_Apply what you read_
a) In the text about service members with arm and leg blood vessel injuries, what share of the injuries were caused by gunshot wounds?
b) Carry on the text about service members with arm and leg blood vessel injuries from the point where it stops.

_Text under study_
The 527 service members with EVI and an initial attempt at limb salvage (table 1) had a median age at time of injury of 23 (Q1–Q3: 21–27, range: 18–56 years) and >98% were male. The distribution of race was 82% White, 6% African American, 3% Asian and 10% Hispanic. Explosive injury mechanism was most common (63%), with gunshot wounds accounting for 32%; 73% were penetrating versus 27% blunt injuries. The ISS median was 13.0 (Q1–Q3: 10–21, range: 1.0–59.0) comprising 60% minor, 25% moderate, and 15% severe injuries. AIS extremities included 12% moderate—2, 67% serious—3, and 17% severe—4.

Table 1

Characteristics of VAVIS cohort and service members with arterial injuries with and without patency data

The service members experienced 741 vascular injuries (table 2): 317 arterial and 140 venous lower extremity injuries, and 246 arterial and 38 venous upper extremity injuries. Brachial (43%), radial (24%), and ulnar (21%) arteries and brachial (37%) veins were most frequently injured in the upper extremity. Superficial femoral (29%), tibial (25%), and popliteal (25%) arteries and superficial femoral (28%) and popliteal (23%) veins were the most common lower extremity injuries. All 527 service members were alive on discharge from the service with >99% surviving 5 years after injury. Forty percent were diagnosed with traumatic brain injury (TBI) within 5 years of injury including 14% with moderate, severe or penetrating TBI.

Table 2

Distribution of upper and lower extremity vascular injuries in VAVIS cohort of 527 service members

Subset of VAVIS cohort with patency data

From the VAVIS cohort of 527 patients, 37 had venous-only injuries and 490 had arterial injuries. Imaging studies to assess patency were available for 143 arterial repairs in 140 service members (figure 1). Forty-eight Veterans had an arterial repair in one arm, 89 in one leg, and three in bilateral legs. The 140 service members had a median age at time of injury of 23 years (Q1–Q3: 21–28, range: 18–56 years) with an ISS median 14.0 (Q1–Q3: 10–22, range: 4–50) and AIS extremities distribution of 7% moderate—2, 65% serious—3, and 28% severe—4. Characteristics of the 140 patients with arterial and the 350 patients without arterial imaging studies were similar, except that ISS (p=0.04), AIS extremities (p<0.001), VHA-rated disability and gunshot wound mechanism of injury were higher in patients with imaging studies.

Figure 1

Patient cohort for extremity arterial repair patency data. The diagram describes the numbers of arterial repairs and reasons for exclusions for extremity vascular injuries (EVI). We identified 741 EVIs in 527 Veterans using the Department of Defense (DoD) Trauma Registry with an initial attempt at limb salvage and confirmed by chart abstraction. Venous injuries accounted for 178 of the EVIs, 37 Veterans had venous-only injuries. Of the 563 arterial injuries in 490 Veterans, only 143 arterial repairs had available imaging studies in 140 Veterans. LE, lower extremity.

_Data entries_

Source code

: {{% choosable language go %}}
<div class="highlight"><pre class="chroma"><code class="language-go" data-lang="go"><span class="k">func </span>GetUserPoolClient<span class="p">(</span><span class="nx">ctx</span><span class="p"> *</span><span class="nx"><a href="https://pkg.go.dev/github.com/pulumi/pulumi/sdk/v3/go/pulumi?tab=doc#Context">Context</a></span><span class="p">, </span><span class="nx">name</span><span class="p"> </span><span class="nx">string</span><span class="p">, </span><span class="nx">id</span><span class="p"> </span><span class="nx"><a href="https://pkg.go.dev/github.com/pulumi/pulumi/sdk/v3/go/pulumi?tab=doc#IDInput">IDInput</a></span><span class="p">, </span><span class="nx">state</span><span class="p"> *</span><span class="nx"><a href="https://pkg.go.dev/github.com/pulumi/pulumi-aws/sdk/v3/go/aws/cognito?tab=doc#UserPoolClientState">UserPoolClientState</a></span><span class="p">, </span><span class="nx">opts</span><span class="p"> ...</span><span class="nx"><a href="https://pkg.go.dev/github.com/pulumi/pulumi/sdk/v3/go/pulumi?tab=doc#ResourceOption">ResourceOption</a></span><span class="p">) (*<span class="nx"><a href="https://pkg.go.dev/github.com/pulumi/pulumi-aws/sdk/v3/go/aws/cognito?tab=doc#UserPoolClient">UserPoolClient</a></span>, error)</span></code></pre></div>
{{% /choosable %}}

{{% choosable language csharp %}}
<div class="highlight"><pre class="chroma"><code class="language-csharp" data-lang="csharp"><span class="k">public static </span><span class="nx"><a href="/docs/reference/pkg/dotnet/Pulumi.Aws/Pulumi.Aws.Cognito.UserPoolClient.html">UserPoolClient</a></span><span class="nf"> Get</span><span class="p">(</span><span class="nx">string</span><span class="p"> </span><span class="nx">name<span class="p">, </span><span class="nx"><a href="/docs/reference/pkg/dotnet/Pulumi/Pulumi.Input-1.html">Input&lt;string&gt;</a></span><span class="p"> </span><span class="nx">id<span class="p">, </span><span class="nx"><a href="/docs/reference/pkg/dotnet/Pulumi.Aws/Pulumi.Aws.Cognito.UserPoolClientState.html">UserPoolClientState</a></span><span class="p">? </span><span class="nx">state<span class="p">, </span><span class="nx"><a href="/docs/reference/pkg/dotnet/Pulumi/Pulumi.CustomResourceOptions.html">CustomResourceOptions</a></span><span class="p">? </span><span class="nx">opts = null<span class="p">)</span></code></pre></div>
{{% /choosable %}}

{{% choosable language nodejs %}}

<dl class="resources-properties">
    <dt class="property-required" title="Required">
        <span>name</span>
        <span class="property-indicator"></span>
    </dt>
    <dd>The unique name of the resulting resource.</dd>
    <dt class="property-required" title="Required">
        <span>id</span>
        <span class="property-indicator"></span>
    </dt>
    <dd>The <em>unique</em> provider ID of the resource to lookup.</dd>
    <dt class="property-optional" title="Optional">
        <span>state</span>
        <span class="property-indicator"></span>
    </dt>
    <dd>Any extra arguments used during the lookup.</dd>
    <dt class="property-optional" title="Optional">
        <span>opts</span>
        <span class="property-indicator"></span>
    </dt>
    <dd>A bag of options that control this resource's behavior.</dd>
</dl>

_Per-task answers_
a) 32%

b)
The estimated patency rates were 99%, 97%, 95%, 91% and 91% at 3, 6, 12, 24, and 36 months, respectively, with similar results for upper and lower extremity repairs (figure 2A–C); median follow-up was 19 months (Q1–Q3: 3–58; range: 1–175). Concomitant vein, nerve and bone injuries were common (table 3). Vein grafts constituted 82% of the repairs and had a similar estimated patency of 93% compared with 81% for all other repairs. Predominant injury mechanisms were explosive (52%) and gunshot (42%) with similar estimated patency rates (figure 3A; 93% and 89%).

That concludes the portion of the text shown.